The Dutch Famine Birth Cohort Study is an ongoing study investigating the effects of exposure to the 1944-1945 war famine in utero on health in adulthood. The study has shown that the offspring of mothers who were pregnant during the famine more often have diabetes. People exposed to famine during mid gestation have a higher risk of developing obstructive pulmonary disease and microalbuminuria. Those who were exposed in early gestation more often show an atherogenic lipid profile, altered clotting, more obesity, and a 3-fold increase in cardiovascular disease. The study is carried out by the departments of Clinical Epidemiology & Biostatistics, Gynecology & Obstetrics and Internal Medicine of the Academic Medical Centre (AMC) in Amsterdam, the Netherlands in collaboration with the MRC Environmental Epidemiology Unit of the University of Southampton, UK.
About the Dutch famine
The Dutch famine, or Hungerwinter, started in November 1944 under German occupation and carried on until liberation in May 1945. Rations in the western part of the Netherlands were as low as 400-800 calories a day; less than a quarter of the recommended adult caloric intake. We have been able to trace the antenatal and maternity records of babies born at the Wilhelmina Gasthuis in Amsterdam between November 1943 en February 1947: they form our cohort.
About our cohort
The Dutch Famine Birth Cohort Study started in 1994. First, the antenatal and maternity records of babies born between 1st November 1943 and 28th February 1947 in het Wilhelmina Gasthuis in Amsterdam were traced in the Amsterdam city archives. The municipal registry helped trace these people to a current address. Over 900 of these people participated in the study at a age 50. Between 2002 and 2004 a new round of data collection was carried out. Over 850 people participated at age 59. They underwent a full day of medical examinations and tests at the AMC. In this follow-up study, we focused on the mechanisms underling cardiovascular disease and diabetes among people exposed to famine in utero.
Why this study?
Cardiovascular disease is the most common cause of death in the western world today. We know that smoking, diet and a lack of physical activity increase the likelihood of cardiovascular disease. Research has shown that people who were light or small at birth run an increased risk of developing cardiovascular disease. Sub optimal growth in utero may therefore play a role in the origin of cardiovascular disease in later life.
A baby’s growth rate in its mothers womb depends on the nutrient supply provided by the placenta. If the nutrient supply does not meet the baby’s demand, its growth rate may slow. The baby will adapt in order to cope with the inadequate nutrient supply.
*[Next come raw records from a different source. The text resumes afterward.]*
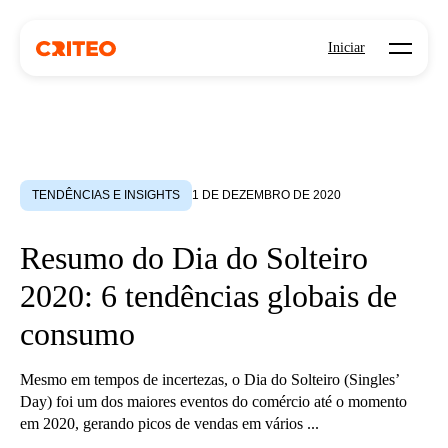
Open mo
Iniciar
TENDÊNCIAS E INSIGHTS
1 DE DEZEMBRO DE 2020
Resumo do Dia do Solteiro
2020: 6 tendências globais de
consumo
Mesmo em tempos de incertezas, o Dia do Solteiro (Singles’
Day) foi um dos maiores eventos do comércio até o momento
em 2020, gerando picos de vendas em vários ...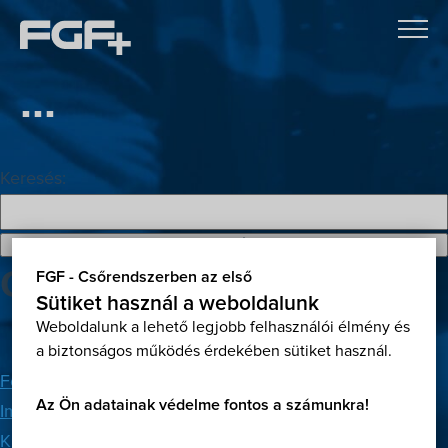
...
Keresés:
Oldalak
FGF - Csőrendszerben az első
Sütiket használ a weboldalunk
Weboldalunk a lehető legjobb felhasználói élmény és
a biztonságos működés érdekében sütiket használ.
Főoldal
Az Ön adatainak védelme fontos a számunkra!
Impresszum
Kapcsolat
This may lead to permanent alterations to the structure or function of developing organs. The system may be ill equipped to cope with a return to normal nutrient supply again. We think that undernutrition in utero can lead to alterations in the liver, which cause difficulties in maintaining blood cholesterol concentrations. Similarly, the pancreas may not be able to regulate blood glucose levels adequately.
Maternal undernutrition during pregnancy may lead to cardiovascular disease in later life. That makes the Dutch famine birth cohort such a unique and interesting group to study the effects of maternal nutrition on health in later life.
- Despite the fact that persons exposed to famine have a higher prevalence of coronary heart disease, we found no evidence in favour of the hypothesis that they have a higher propensity for developing atherosclerosis.
- We found that intima media thickness of the carotid and femoral arteries among men and women exposed to the Dutch famine during fetal development was reduced. The reduction in IMT associated with famine exposure in utero was similar to the difference between smokers and non smokers. This finding is at odds with the atherogenic lipid profile and decreased glucose tolerance we previously found among men and women exposed to prenatal famine.
- We found no evidence for the hypothesis that survivors of intrauterine famine had stiffer arterial walls. We did find that people that remained small in utero had decreased arterial compliance, and that this was due to the fact that they also had smaller vessels. But neither of these factors explained the strong link between smallness at birth and subsequent hypertension.
- We are currently investigating the role of vessel elasticity and genetic factors in the early origin of CHD after famine exposure. Possibly intrauterine undernutrition leads to a decreased atherosclerotic plaque stability. In the future we would also like to study the role of left ventricular hypertrophy and endothelial dysfunction.
New research 2018
From March 2018 we have started a new study within the Hungerwinter cohort. The purpose of this new study is to find out whether malnutrition during pregnancy has effects on the following health aspects of the children in their future life:
- The emergence of aging problems.
- Mental health after experiencing major or stressful events.